The moment the man looked toward his watch, Volkov reached down, grabbing the man’s chin and the back of his head simultaneously and giving them a violent, counterclockwise twist. For Volkov, it was like unscrewing the cap of a large tube of toothpaste. The man’s neck snapped easily. The crunching of vertebrae was the only sound it made. Volkov dragged the man off the chair, hauled him into a nearby closet, and left him there. Volkov was not absolutely certain the man was dead, but it didn’t matter: He was unconscious, and if he ever did awaken, it wasn’t as if he would be able to crawl out. Volkov would be long gone by then.
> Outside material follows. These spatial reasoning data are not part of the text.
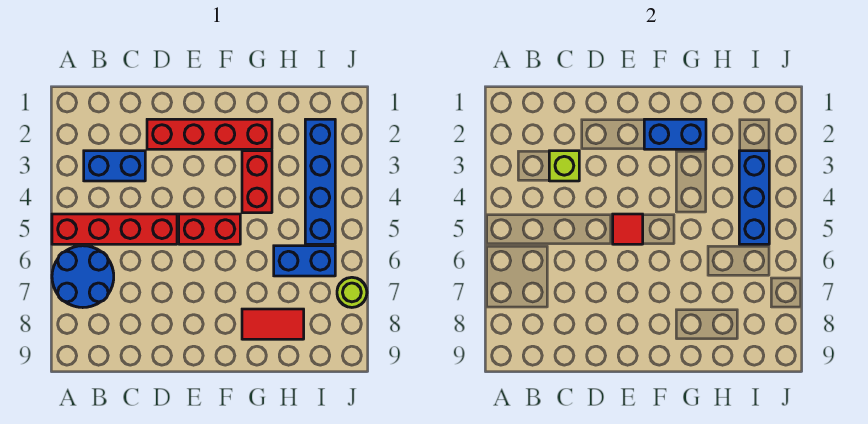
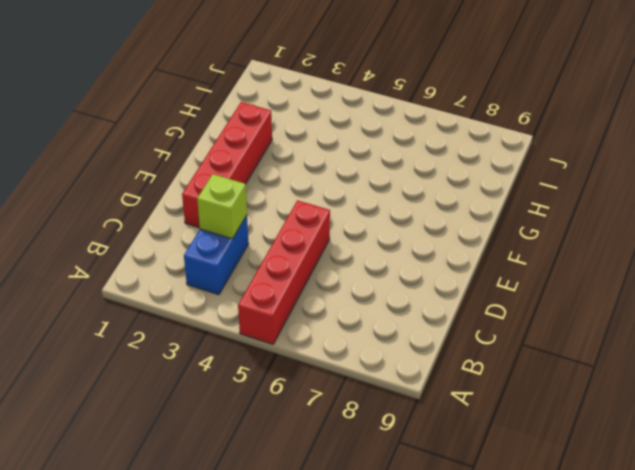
none -> blue 2x2 round brick [52,246,114,308]
none -> red 1x2 brick [179,214,240,244]
none -> red 1x2 brick [242,151,272,213]

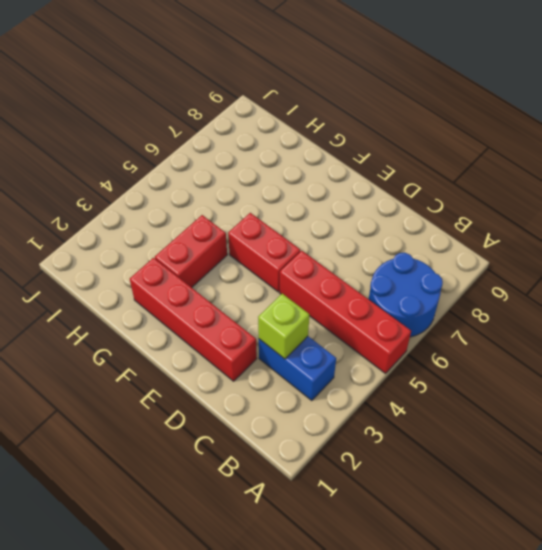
none -> red 1x2 tile [242,309,304,339]
none -> blue 1x2 brick [274,246,335,276]
none -> blue 1x4 brick [305,119,335,244]

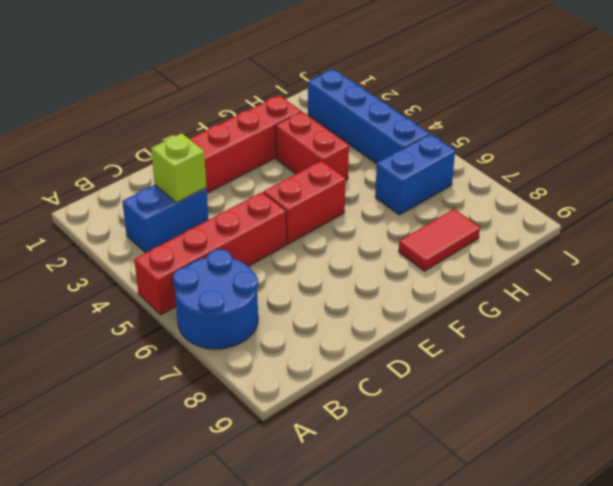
none -> lime 1x1 round brick [337,277,367,307]
none -> red 1x1 tile [613,214,643,244]
none -> blue 1x2 brick [644,119,706,149]

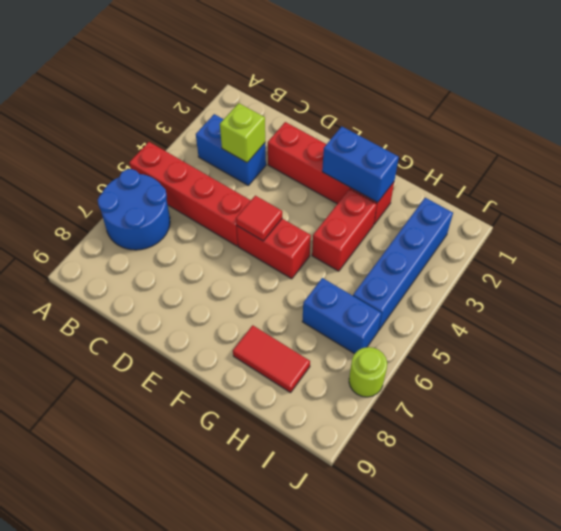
none -> blue 1x3 brick [739,151,769,244]

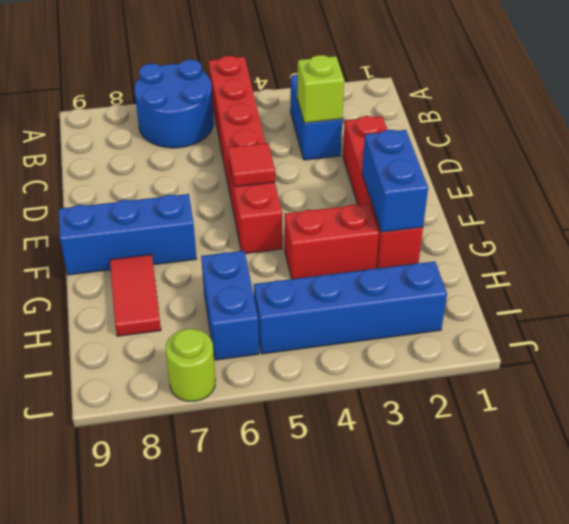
blue 1x3 brick [59,194,197,275] -> blue 1x3 brick moved to [739,151,769,244]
He went back to the room the man had been guarding and opened the door. Volkov walked fast, like a man who knew exactly what he was doing and why he was there.
Diamant was sitting at a desk, listening to Rachmaninoff. Volkov couldn’t help but silently approve of the choice and almost—almost—felt bad to kill a man of such surpassing good taste. The composer represented all that was great about the culture of Volkov’s motherland.
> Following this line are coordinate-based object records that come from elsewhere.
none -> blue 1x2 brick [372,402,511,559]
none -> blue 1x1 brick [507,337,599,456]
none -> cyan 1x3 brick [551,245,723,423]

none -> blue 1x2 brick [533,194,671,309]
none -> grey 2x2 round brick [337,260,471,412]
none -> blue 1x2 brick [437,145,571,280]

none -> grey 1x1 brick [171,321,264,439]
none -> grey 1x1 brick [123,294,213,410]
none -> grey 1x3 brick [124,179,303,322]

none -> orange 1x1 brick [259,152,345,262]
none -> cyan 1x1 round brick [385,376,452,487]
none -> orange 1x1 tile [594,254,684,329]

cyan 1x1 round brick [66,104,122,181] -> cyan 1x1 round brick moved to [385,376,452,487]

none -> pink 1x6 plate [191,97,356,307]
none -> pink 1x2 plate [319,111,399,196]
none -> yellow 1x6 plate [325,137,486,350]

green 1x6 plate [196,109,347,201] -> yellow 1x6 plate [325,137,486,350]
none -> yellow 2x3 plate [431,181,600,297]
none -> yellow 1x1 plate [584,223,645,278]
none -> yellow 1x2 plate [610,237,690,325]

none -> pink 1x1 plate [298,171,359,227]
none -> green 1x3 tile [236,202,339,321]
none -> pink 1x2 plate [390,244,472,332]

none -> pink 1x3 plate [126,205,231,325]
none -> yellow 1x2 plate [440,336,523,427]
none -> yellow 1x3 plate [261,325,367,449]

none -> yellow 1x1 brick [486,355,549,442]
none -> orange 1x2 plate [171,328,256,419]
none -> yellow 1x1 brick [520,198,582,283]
Diamant’s gaze lifted as Volkov drew near.
“Mr. Diamant, I’m Officer Gregor Volkov,” he said, not bothering to come
up with a different name. At least it would help explain the Russian accent.
“What can I do for you, Officer?” Diamant asked. He looked weary, confused. This was to Volkov’s advantage. So was Volkov’s own obvious disfigurement. He saw Diamant fixate briefly on his eye patch and facial scars, but then Diamant quickly looked away. Like many people, Diamant was too polite to stare.
“We’ve set up our temporary morgue about a mile down the road,” he said. “We’ve got the first of the assailants down there now. It would help us a lot if you would come down and take a look at him.”
“But the inspector already showed me pictures. I told him: I don’t know any of them.”
“I’m aware of that,” Volkov lied smoothly. “But sometimes seeing a body in the flesh can change that. Maybe you’ll notice a tattoo that looks familiar.”
“Can’t… can’t it wait? I’m not sure I—”
“The inspector says time is important,” Volkov said. “Maybe you know the perps, maybe you don’t. To be honest, sir, I’m just trying to follow orders. And the inspector said to bring you down to the temporary morgue.”
Diamant shook his head but said, “Very well.”
The banker obediently followed Volkov out of the main house and into the driveway. This was the last part Volkov worried about—he had car keys in his pocket, but he didn’t know which vehicle they belonged to. He slid them out, pressed the unlock button on the key fob, and hoped it made something happen. He didn’t want to have to hit the alarm button.
After a brief delay, the lights on one of the patrol cars quickly flashed. Volkov allowed himself a quick, smug smile as he opened the back door for Diamant. Once inside, the man would have no way of escaping. Cop cars were good that way.
“I greatly appreciate your cooperation, sir,” Volkov said.
“Oh, and I must say, that’s a nice manicure you have.”
He closed the door. The fifth MonEx code would soon be his. Then he would hire a new team—which was never hard for a man with Volkov’s connections—and go after the final name on his list.